SLM’s Hyde Park Barracks reopens with
Telling uncomfortable histories is an important part of reconciling our violent frontier past Photograph: Hyde Park Barracks
Why we need Aboriginal voices to tell the history of Australia’s convict past, The Guardian, 28 February 2020
When Hyde Park Barracks reopens in February, it will include Aboriginal voices and perspectives to tell the story of Australia’s convict history.
Hyde Park Barracks holds a lot of stories. This Sydney landmark was the epicentre of Australia’s convict system, serving as a lodging place and administrative hub for convicts throughout the first half of the 1800s. The barracks has also been a depot for female migrants, an asylum for vulnerable women and more recently, a symbol of colonialism for Aboriginal people.
Ensuring all these histories are represented equally is the job of Sydney Living Museums, and it’s a task that this state cultural institution takes seriously. “It’s not really telling history if you’re only telling part of it,” says Beth Hise, head of content, strategic programs, at Sydney Living Museums.
In February, the barracks will reopen after a 12-month closure as an entirely different museum experience. Central to the renewal was Sydney Living Museums’ understanding that it needed to create an experience that, in telling the story of Australia’s convict history, also acknowledges the impact of this history on Aboriginal country and communities.
“We looked at how this building, as a centre of convict administration, was in charge of sending convict labour out and transforming Aboriginal country, and what this meant for the Aboriginal people whose country was on the receiving end of all of these convicts and settlers,” Hise says. “We wanted to fill out the story and tell all sides of what the convict history really looked like.”
It’s not really telling history if you’re only telling part of it. Beth Hise
Much of that history is ugly. “Aboriginal communities had to adapt to rapid and often quite violent changes – they lost access to food and resources, important sacred and ceremonial sites were destroyed, and people were killed,” Hise says. But it’s a history that Sydney Living Museums was determined not to shy away from.
“Well, it’s what happened,” Hise says. “So it’s part of telling the story. I think we’ve tended to silo our understanding of history to ‘convict history’ and then ‘Aboriginal history’ as a separate thing, but of course it was never lived that way. It was lived very much as an integrated whole. And we’re trying to bring some of that to our visitors.”
The museum’s narrative puts particular focus on the Myall Creek Massacre, in which at least 28 Gamilaraay people were murdered by 11 serving and former convicts and one free settler, some of whom were eventually brought to trial and found guilty in a landmark case. The massacre is commemorated in the museum’s Frontier Violence exhibit, in which poignant video and audio are used to immerse audiences in the story and the lead-up to the massacre. It features spoken word narratives in Gamilaraay, which are then translated into English.

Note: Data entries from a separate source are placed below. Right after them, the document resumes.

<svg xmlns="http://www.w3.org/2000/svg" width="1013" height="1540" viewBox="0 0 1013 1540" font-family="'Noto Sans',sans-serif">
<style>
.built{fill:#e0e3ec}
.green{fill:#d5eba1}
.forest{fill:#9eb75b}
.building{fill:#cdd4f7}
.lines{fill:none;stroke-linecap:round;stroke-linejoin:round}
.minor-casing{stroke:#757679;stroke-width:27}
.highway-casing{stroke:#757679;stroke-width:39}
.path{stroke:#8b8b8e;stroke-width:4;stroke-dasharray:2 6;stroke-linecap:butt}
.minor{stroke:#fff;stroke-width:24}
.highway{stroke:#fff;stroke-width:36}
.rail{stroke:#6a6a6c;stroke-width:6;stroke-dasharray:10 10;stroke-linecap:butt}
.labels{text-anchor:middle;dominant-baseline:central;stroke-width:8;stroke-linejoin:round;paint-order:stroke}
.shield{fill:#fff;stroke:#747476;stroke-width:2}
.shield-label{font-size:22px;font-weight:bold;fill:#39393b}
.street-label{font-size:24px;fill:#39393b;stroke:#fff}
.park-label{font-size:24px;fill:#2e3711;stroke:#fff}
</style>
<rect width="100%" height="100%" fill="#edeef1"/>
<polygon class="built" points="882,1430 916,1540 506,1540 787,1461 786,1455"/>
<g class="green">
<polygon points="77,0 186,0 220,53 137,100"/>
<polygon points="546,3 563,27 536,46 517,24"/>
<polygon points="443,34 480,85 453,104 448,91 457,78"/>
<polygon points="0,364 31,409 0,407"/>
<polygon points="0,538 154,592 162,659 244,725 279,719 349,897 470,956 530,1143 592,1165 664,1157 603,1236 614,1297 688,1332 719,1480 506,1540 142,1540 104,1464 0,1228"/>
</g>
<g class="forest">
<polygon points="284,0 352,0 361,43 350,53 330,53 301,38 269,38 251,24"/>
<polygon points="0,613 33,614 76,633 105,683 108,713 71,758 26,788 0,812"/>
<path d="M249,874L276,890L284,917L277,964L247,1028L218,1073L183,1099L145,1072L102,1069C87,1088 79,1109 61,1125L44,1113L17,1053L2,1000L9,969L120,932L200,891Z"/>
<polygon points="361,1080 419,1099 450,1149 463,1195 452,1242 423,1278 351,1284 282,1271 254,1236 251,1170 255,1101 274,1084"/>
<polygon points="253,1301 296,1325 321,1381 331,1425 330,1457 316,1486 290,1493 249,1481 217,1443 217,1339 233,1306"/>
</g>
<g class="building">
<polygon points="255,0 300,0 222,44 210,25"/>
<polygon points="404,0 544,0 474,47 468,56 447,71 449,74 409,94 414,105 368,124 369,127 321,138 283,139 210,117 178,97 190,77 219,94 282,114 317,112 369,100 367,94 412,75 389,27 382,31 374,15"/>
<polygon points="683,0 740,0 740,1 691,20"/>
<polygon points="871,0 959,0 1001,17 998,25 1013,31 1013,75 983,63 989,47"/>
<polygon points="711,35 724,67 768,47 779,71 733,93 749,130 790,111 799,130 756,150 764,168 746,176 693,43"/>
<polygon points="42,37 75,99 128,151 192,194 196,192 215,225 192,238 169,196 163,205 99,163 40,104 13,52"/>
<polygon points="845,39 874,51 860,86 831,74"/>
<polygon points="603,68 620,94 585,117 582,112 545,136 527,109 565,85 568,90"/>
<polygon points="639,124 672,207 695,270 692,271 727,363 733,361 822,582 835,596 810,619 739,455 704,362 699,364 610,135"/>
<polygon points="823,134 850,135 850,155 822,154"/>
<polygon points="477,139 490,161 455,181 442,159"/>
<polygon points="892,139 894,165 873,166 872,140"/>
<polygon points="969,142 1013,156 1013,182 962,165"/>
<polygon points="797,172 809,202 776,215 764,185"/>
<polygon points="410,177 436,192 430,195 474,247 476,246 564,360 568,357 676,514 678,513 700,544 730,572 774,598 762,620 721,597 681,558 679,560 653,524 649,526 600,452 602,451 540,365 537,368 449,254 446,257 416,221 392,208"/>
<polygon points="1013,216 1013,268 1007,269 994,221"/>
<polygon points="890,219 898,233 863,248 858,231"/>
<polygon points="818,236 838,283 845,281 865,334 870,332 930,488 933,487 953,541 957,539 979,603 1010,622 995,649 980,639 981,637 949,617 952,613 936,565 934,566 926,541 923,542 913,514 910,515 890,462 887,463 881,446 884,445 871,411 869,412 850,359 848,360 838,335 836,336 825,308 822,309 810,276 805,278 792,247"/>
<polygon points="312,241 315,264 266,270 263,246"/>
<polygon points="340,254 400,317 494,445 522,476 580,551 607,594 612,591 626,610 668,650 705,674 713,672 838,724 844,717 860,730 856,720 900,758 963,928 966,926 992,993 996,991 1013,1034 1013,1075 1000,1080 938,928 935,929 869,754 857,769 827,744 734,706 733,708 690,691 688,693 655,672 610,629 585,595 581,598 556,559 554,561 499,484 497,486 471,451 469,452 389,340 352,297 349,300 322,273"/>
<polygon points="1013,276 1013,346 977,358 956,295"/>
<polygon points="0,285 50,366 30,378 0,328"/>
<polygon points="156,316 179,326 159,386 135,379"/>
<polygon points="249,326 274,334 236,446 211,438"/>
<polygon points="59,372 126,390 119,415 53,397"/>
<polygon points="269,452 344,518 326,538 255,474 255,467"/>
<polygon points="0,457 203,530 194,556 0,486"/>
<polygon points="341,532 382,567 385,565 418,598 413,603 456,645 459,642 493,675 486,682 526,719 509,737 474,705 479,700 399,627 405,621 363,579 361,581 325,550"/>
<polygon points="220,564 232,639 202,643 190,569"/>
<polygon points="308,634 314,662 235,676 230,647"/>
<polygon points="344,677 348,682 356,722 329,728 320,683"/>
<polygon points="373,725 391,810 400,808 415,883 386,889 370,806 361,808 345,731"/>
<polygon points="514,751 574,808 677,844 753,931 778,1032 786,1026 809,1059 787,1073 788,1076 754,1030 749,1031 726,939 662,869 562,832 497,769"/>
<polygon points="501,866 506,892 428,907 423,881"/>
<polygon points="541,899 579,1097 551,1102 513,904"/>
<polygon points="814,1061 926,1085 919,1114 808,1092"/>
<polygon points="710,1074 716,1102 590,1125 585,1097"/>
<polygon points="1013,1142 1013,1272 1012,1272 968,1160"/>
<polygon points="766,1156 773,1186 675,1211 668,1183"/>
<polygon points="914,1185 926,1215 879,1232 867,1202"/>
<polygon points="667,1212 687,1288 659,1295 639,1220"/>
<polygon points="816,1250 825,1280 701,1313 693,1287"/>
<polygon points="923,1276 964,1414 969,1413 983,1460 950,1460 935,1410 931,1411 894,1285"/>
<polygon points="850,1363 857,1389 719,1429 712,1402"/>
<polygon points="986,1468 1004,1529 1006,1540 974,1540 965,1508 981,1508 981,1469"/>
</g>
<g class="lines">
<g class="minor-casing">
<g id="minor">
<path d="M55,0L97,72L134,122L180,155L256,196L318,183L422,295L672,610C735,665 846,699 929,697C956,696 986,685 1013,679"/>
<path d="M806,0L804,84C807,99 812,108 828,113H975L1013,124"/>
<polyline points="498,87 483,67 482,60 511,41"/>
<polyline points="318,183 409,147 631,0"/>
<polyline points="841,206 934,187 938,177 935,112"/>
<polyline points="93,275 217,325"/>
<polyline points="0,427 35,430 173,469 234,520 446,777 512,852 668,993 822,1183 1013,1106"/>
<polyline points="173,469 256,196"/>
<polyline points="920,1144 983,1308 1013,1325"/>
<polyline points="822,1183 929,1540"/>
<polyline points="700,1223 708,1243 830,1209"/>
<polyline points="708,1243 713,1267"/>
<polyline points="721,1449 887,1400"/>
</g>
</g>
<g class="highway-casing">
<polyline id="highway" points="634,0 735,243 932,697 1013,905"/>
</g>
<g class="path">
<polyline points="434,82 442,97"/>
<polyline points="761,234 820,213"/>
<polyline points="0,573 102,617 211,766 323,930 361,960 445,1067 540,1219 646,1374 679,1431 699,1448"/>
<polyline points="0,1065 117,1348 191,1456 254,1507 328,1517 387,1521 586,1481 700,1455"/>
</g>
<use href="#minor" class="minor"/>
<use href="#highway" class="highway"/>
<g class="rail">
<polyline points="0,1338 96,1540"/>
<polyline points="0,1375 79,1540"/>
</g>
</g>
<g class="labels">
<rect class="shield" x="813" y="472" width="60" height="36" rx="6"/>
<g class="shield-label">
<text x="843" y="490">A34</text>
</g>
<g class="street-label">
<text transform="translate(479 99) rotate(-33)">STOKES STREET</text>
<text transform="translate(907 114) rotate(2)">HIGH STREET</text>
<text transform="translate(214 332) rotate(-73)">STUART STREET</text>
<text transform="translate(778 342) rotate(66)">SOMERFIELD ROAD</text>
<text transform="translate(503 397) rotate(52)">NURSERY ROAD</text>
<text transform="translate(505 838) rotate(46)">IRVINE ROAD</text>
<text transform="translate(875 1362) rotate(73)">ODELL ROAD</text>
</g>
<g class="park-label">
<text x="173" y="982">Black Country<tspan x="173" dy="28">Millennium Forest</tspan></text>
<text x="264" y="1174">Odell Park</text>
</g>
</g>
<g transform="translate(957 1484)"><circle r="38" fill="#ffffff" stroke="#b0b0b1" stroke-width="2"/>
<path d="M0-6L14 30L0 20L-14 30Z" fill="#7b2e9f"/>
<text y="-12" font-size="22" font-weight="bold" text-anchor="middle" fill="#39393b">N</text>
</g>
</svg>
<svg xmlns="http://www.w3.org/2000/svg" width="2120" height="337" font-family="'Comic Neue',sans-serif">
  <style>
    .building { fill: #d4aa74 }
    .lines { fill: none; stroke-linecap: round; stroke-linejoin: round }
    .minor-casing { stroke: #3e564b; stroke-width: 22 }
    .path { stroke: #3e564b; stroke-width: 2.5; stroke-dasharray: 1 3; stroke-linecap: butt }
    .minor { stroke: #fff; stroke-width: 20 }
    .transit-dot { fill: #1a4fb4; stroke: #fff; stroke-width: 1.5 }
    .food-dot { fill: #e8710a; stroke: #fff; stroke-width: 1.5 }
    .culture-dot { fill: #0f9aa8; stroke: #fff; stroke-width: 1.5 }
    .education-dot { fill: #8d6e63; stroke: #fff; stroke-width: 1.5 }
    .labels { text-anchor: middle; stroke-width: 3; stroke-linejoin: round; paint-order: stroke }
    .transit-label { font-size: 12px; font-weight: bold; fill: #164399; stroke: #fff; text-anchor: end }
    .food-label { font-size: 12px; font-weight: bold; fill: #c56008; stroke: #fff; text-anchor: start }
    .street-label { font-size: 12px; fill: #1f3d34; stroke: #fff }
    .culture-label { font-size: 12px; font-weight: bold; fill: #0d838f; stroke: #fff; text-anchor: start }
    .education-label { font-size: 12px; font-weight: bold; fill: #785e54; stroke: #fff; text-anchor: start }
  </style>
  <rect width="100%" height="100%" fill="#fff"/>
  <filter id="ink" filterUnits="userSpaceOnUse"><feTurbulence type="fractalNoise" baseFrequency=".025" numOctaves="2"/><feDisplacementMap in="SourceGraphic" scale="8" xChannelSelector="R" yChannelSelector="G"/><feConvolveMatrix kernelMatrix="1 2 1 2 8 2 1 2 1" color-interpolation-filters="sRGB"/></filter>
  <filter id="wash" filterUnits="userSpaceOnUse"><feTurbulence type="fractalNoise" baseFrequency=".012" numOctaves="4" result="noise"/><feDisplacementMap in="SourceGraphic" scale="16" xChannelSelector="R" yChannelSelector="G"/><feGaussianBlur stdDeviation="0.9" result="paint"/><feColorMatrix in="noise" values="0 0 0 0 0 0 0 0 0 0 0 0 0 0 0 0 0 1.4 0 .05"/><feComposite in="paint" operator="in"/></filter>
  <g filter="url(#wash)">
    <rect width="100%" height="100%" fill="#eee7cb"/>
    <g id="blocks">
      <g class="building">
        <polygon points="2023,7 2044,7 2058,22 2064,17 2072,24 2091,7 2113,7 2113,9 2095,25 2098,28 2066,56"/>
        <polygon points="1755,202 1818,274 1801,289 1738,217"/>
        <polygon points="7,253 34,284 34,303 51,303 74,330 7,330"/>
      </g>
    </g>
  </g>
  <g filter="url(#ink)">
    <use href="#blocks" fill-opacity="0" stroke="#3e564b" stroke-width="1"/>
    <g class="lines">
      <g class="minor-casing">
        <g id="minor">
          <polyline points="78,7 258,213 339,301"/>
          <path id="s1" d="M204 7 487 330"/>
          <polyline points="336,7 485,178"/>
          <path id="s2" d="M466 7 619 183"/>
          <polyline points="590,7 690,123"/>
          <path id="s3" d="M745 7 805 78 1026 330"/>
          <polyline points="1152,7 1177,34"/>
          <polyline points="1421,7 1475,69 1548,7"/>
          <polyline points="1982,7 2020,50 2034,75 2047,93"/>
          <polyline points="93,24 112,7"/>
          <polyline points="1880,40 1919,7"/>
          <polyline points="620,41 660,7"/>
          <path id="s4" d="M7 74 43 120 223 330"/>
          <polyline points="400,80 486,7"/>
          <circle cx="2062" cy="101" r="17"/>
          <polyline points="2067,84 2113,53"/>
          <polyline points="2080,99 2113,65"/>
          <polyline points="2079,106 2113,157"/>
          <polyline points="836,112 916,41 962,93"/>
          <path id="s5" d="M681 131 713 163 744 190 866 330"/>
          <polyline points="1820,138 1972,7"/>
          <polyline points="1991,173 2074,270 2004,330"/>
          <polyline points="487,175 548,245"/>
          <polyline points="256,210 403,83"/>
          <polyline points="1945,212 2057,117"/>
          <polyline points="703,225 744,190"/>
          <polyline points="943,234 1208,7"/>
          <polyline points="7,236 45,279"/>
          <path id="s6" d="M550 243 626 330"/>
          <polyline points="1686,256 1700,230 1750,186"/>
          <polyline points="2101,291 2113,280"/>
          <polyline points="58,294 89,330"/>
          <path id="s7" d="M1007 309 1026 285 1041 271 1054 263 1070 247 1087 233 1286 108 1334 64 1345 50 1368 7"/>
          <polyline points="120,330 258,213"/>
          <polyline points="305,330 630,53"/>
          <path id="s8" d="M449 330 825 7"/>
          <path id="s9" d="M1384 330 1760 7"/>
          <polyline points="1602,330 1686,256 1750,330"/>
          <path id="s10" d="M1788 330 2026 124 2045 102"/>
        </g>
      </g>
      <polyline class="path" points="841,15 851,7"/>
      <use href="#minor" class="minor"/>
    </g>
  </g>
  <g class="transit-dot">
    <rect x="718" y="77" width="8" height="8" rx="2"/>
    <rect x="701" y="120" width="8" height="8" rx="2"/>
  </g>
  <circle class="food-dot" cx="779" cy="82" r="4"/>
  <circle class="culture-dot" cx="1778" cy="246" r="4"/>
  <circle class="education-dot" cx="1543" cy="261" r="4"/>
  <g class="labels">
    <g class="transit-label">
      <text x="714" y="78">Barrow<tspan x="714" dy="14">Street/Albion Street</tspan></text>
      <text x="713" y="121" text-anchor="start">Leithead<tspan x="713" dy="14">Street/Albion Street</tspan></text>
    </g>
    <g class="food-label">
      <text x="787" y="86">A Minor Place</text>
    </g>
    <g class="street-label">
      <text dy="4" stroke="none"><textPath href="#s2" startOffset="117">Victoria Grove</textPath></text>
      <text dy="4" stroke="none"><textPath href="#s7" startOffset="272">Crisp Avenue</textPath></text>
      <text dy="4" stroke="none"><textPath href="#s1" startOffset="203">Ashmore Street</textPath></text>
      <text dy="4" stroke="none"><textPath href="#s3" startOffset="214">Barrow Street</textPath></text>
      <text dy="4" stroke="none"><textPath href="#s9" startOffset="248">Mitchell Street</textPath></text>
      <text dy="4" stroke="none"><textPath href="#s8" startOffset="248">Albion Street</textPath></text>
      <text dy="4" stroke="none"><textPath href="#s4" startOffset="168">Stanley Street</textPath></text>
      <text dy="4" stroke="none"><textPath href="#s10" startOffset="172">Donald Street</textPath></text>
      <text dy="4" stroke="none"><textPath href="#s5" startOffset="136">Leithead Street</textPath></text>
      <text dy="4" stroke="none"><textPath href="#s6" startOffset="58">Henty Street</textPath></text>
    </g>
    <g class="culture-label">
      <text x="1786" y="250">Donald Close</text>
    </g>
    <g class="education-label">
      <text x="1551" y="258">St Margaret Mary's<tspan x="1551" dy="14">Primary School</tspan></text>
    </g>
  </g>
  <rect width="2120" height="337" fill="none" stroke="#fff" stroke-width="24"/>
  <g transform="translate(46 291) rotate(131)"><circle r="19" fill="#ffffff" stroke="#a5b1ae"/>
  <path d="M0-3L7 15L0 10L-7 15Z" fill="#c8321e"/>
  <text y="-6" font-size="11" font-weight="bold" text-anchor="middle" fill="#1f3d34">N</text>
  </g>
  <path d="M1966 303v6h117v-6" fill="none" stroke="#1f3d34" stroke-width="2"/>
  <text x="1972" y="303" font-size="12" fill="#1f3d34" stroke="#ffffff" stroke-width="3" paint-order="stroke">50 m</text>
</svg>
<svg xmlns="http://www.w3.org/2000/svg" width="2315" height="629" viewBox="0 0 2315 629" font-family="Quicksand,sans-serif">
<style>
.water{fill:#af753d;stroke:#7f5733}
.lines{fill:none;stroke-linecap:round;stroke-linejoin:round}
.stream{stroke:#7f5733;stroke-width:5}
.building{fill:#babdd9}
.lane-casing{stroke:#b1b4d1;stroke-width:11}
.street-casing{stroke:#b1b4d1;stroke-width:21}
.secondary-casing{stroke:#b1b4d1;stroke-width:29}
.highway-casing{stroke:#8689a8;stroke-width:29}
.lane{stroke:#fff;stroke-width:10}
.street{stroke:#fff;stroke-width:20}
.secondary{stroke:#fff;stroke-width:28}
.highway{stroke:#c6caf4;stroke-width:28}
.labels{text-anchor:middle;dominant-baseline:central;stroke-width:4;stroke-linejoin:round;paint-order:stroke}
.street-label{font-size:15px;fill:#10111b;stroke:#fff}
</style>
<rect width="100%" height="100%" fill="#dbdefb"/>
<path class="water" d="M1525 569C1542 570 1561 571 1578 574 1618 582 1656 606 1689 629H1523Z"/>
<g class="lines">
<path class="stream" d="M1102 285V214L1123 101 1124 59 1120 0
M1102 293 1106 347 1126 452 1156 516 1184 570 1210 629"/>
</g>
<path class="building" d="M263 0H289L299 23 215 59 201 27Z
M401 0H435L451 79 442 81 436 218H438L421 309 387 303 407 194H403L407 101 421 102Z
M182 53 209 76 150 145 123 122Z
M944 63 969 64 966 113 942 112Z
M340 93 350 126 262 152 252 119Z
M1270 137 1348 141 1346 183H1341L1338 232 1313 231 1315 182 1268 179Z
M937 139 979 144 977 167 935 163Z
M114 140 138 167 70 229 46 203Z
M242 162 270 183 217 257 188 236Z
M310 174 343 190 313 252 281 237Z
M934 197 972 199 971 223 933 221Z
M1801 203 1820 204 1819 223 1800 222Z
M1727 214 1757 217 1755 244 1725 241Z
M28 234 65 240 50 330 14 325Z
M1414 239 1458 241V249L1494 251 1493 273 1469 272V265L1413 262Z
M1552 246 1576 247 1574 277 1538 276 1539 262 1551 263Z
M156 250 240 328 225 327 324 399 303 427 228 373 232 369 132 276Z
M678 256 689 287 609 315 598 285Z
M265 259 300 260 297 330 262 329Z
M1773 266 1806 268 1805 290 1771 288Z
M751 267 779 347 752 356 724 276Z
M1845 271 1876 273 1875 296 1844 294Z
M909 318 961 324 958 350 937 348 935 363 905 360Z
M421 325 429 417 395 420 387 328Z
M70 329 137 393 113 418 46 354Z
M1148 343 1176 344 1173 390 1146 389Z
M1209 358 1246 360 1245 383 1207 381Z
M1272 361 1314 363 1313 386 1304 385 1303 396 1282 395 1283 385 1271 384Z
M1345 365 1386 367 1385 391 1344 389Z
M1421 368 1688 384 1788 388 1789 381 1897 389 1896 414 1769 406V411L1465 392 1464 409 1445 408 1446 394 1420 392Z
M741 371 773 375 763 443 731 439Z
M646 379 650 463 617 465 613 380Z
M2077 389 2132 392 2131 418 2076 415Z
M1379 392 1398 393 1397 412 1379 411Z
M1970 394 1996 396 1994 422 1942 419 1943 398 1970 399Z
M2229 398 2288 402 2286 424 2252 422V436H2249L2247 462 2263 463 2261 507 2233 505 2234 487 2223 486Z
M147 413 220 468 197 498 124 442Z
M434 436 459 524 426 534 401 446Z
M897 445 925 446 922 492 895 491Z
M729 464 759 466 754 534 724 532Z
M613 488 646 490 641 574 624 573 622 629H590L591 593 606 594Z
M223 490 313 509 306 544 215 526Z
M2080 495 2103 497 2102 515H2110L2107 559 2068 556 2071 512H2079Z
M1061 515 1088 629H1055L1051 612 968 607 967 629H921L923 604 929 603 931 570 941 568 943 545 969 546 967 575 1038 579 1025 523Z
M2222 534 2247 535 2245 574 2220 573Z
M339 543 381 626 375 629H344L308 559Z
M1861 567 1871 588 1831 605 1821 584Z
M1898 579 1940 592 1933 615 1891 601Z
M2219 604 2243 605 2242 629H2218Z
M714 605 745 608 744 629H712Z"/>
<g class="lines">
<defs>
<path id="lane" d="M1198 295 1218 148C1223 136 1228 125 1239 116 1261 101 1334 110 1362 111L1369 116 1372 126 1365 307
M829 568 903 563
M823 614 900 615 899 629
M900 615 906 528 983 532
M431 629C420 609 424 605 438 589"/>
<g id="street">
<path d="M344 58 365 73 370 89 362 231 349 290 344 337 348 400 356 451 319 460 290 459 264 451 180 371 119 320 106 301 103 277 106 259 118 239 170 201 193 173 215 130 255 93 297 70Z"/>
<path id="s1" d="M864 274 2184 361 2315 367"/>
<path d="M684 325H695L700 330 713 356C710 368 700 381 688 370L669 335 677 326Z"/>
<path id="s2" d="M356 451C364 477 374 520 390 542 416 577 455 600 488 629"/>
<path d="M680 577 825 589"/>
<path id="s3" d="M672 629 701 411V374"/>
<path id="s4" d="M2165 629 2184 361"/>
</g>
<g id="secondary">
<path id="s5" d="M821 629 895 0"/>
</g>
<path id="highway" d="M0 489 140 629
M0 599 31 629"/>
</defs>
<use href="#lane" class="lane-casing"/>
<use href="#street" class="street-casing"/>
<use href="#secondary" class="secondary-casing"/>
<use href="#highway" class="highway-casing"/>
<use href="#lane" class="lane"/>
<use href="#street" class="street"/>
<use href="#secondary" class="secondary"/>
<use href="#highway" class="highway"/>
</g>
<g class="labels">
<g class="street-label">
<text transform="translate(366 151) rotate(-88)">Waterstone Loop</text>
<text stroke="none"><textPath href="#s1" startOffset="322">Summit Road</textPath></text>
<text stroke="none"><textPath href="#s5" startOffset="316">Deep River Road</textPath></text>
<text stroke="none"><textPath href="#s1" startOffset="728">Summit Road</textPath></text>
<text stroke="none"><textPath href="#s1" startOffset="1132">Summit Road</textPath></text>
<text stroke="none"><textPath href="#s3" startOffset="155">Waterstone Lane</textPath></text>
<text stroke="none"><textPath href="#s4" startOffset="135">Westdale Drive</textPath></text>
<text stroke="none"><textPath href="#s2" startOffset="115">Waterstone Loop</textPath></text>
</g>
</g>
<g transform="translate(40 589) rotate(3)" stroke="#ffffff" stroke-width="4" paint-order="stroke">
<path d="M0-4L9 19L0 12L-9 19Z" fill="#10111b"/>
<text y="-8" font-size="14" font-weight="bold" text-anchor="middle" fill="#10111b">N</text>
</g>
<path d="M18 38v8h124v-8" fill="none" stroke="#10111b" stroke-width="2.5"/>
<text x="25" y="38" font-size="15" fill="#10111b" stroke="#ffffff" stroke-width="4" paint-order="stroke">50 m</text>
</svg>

Sydney Living Museums chose to focus on Myall Creek because of its links to the barracks. “We wanted to look at how the convict labour force had really far-reaching impacts beyond the building of roads and the farm labour on stations,” Hise says.
“When we started looking at what those stories would be with our Aboriginal staff at the time, Myall Creek really stood out. For one thing, 11 of the 12 men who were the perpetrators of the massacre were convicts, and of those over half had been living in the barracks or had been assigned directly from the barracks. So there was this direct connection between the administration of the convict system and those men being on Gamilaraay country.”
“The connection again deepens with the barracks because those convicts who were witnesses to the crime, who were going to be testifying on behalf of the victims, were initially held at the barracks in advance of the trial, which happened across the road at the Supreme Court.”
When visitors leave the Frontier Violence exhibit, they’ll be able to look directly out of the window at the Supreme Court, where some of the murderers were eventually sentenced to hang.
To ensure it documented Myall Creek thoughtfully, Sydney Living Museums worked with the Blacklock family, descendants of a survivor of the massacre. Aunty Sue Blacklock, a Gamilaraay elder, says she has known about the massacre for as long as she can remember.
“It was very emotional,” she says of hearing about Myall Creek as a child from family members. “I wanted to ask them, why did it happen? Why did they do it? And no one knew.”
Aunty Sue says Sydney Living Museums reached out to her family because “they wanted the truth” about the massacre. She hopes the Frontier Violence exhibit will help to educate Australians about the country’s true history, and that international visitors to the museum will be able to reflect on their own nations’ relationships with their First Nations people. ”It’s all about reconciliation and forgiveness,” she says.
Hise agrees. “There’s an endless well of emotion when we’re talking about these stories. But telling them can also bring us together,” she says.
“We’ve worked to ensure we’re telling that story in the words and in the spirit of how [Gamilaraay] want to present it. It’s quite remarkable working with people who are custodians for stories that are deeply tragic, and how it’s so important to them that these moments are not lost.
“Museums of history can’t be places that always try to tell a positive story, because that’s just not what’s happened. We felt very strongly that a part of Hyde Park Barracks’ narrative needed to recognise its role in that history. By taking on that responsibility, it’s part of coming together and facing a different future.”